[Collected data]
-----
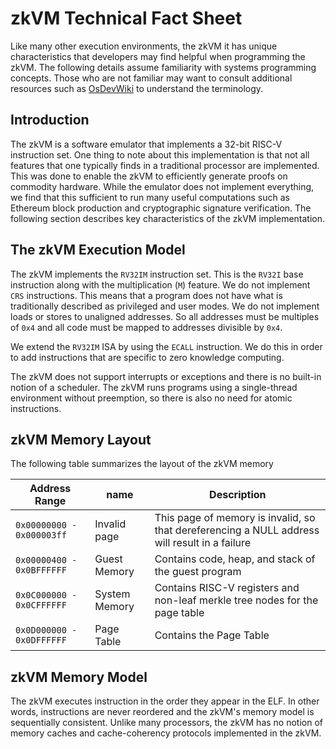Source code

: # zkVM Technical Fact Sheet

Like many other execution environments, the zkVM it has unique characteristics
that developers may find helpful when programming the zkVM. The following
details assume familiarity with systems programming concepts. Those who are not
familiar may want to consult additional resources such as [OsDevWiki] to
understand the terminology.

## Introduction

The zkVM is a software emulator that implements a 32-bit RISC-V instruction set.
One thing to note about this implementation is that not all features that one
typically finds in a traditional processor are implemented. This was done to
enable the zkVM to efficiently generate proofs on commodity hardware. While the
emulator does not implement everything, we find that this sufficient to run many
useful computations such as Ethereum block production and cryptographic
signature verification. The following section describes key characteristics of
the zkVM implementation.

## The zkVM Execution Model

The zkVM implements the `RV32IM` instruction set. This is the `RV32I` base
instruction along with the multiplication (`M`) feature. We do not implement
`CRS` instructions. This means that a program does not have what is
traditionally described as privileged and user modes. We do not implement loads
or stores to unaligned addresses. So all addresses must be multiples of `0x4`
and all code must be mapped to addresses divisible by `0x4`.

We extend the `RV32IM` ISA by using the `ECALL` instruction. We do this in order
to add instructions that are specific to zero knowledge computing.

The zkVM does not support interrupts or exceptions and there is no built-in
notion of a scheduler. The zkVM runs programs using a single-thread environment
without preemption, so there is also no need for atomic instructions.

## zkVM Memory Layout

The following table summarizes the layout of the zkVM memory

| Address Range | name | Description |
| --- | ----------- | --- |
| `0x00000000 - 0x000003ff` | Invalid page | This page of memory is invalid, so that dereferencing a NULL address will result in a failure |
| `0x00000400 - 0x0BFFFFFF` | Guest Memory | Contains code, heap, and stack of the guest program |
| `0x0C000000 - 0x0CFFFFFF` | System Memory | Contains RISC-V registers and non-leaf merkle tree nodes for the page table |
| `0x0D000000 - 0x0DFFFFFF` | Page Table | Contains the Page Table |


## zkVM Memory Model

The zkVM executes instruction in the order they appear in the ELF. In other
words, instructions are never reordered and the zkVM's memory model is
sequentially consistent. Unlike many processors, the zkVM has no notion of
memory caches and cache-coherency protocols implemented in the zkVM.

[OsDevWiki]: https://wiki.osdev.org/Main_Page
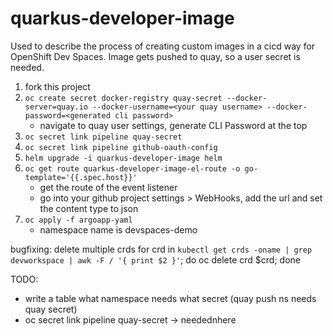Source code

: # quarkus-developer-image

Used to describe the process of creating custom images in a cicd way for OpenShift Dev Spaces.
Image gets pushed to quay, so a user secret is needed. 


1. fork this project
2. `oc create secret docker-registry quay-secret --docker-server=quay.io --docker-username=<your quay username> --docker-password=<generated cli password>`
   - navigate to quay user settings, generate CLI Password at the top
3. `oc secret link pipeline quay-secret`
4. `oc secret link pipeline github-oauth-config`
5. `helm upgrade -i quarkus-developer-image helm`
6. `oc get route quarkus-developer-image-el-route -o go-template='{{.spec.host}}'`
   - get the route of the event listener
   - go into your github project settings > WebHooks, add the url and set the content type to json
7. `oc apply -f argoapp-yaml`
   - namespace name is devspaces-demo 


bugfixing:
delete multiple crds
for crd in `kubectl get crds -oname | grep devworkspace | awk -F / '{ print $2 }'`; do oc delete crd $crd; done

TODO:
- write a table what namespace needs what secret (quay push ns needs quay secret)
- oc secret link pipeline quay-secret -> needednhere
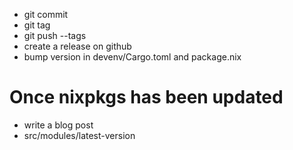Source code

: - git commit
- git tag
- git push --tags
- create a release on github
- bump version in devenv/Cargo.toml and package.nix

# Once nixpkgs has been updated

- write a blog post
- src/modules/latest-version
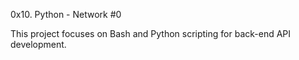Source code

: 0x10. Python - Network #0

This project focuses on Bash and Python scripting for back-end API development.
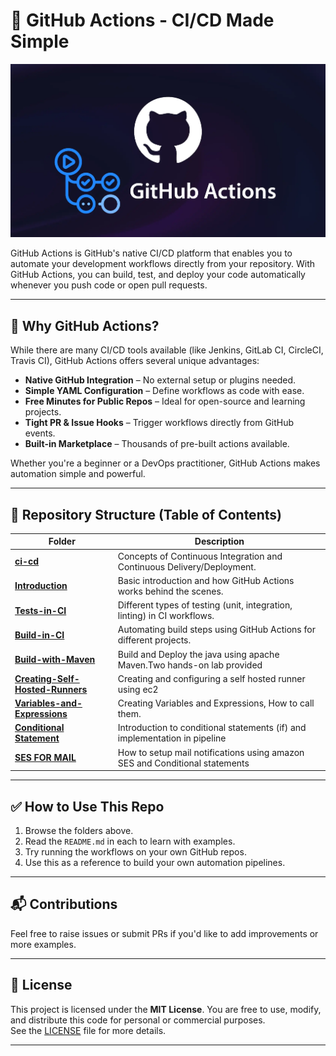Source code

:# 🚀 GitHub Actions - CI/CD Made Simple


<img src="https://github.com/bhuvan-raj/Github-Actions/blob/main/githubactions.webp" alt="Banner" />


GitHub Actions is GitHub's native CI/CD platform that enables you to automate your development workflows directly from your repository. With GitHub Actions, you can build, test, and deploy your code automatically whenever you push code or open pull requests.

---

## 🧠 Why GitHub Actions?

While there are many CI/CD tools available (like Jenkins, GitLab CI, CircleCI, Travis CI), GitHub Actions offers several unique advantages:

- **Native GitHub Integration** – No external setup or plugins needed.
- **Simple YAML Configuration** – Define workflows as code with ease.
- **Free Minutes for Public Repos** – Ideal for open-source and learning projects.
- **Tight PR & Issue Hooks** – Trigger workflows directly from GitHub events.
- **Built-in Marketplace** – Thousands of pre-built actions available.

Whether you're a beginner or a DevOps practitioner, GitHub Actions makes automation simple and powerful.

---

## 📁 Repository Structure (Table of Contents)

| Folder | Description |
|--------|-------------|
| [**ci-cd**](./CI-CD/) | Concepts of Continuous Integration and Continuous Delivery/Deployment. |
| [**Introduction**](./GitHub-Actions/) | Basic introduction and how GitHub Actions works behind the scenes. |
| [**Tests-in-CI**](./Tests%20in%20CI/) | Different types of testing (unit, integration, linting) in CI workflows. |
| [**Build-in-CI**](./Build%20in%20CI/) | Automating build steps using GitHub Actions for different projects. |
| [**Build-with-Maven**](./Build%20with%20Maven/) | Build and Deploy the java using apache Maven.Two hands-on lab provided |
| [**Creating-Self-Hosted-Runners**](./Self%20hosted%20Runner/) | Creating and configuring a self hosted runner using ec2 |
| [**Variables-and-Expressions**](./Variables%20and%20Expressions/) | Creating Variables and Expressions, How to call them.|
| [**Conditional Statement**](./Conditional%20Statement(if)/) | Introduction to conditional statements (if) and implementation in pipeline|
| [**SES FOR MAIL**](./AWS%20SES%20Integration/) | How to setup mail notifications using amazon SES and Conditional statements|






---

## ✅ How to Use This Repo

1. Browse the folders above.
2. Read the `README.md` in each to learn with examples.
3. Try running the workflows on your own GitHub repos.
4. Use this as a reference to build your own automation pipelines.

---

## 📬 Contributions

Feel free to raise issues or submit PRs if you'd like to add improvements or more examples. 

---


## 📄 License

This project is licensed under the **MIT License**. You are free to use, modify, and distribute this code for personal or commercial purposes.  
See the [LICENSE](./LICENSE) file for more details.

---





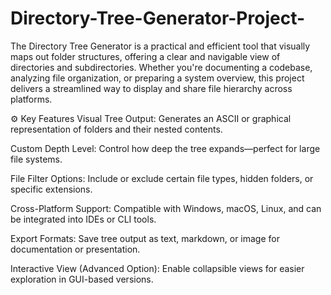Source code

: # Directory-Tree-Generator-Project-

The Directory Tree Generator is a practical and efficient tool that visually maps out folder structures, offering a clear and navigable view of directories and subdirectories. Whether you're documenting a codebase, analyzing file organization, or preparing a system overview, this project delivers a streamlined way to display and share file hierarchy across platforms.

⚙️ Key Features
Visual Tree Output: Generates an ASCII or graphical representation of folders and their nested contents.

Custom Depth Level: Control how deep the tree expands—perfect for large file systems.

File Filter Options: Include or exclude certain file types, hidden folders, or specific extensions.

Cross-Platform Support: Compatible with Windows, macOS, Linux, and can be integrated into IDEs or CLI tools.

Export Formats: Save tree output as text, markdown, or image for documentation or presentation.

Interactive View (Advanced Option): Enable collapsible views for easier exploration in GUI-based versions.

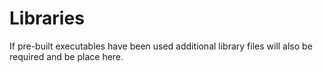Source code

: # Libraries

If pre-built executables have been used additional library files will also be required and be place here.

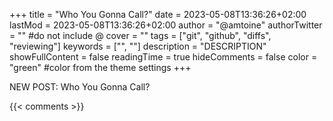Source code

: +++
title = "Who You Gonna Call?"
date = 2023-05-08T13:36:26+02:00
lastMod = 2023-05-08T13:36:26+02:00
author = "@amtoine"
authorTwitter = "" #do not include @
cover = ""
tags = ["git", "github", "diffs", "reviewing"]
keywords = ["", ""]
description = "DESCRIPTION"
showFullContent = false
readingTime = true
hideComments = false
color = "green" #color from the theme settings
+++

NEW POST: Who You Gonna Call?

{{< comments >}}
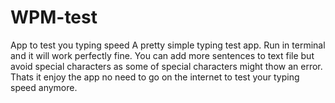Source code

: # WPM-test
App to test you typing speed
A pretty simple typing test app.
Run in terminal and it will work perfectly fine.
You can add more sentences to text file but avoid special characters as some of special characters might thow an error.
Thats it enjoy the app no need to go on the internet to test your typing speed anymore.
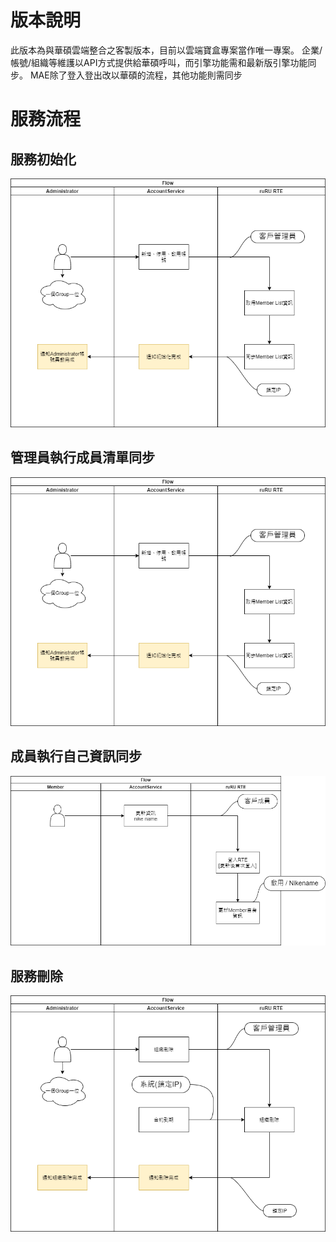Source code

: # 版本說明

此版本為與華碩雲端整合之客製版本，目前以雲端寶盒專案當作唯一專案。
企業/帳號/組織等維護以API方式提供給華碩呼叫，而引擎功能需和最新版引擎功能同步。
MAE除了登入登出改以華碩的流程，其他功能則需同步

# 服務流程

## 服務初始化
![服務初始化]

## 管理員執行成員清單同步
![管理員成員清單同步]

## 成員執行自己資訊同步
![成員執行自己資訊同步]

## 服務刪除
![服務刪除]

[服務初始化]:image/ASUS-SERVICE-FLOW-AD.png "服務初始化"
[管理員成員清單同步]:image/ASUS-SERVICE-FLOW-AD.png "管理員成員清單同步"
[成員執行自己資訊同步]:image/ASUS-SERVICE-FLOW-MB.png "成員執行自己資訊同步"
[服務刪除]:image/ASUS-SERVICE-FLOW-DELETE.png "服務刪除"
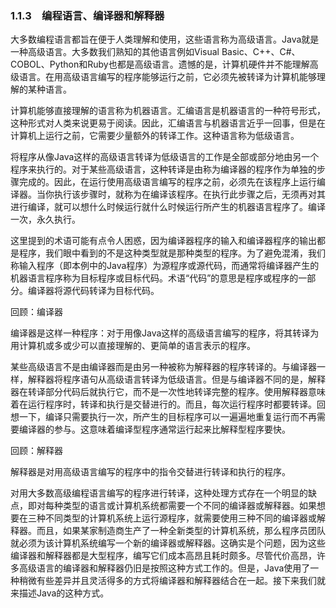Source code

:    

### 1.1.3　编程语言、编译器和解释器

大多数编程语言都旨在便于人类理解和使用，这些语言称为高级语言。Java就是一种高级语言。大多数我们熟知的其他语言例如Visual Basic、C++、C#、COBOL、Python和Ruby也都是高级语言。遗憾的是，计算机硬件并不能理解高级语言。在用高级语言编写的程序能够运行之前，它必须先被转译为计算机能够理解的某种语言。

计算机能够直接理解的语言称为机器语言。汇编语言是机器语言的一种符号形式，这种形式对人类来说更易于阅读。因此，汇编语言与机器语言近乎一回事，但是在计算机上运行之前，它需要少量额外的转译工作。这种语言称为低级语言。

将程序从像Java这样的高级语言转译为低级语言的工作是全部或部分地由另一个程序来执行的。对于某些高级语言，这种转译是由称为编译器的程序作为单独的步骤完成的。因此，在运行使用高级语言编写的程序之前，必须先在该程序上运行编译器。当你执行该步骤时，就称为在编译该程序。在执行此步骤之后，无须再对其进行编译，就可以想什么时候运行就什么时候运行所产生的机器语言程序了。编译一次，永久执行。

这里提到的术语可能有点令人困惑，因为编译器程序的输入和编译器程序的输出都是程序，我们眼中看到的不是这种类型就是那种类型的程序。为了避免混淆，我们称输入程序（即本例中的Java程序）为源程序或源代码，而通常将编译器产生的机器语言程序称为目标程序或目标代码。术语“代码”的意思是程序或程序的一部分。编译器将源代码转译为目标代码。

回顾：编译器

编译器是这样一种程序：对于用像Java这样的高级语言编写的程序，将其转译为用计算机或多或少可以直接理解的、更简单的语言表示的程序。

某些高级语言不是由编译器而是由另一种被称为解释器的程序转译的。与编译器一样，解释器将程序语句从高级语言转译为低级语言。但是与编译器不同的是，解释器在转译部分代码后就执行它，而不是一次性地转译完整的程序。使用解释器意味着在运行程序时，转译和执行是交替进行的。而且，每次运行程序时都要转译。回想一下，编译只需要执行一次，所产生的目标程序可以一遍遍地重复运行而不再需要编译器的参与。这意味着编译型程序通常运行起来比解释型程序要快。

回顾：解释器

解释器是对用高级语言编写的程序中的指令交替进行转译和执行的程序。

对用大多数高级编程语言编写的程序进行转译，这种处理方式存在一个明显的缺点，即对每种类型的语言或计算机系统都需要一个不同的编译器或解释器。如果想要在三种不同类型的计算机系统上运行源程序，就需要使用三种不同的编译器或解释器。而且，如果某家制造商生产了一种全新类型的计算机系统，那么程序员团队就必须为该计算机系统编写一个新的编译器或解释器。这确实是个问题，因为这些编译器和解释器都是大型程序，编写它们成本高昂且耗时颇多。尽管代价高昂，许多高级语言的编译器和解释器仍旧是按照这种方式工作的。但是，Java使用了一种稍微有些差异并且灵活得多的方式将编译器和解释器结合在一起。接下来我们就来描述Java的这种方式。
-----
- Assignment: Where the word "programming" shows up in a line of the records above, count that line; then give the count by itself.

- Exercise response: 2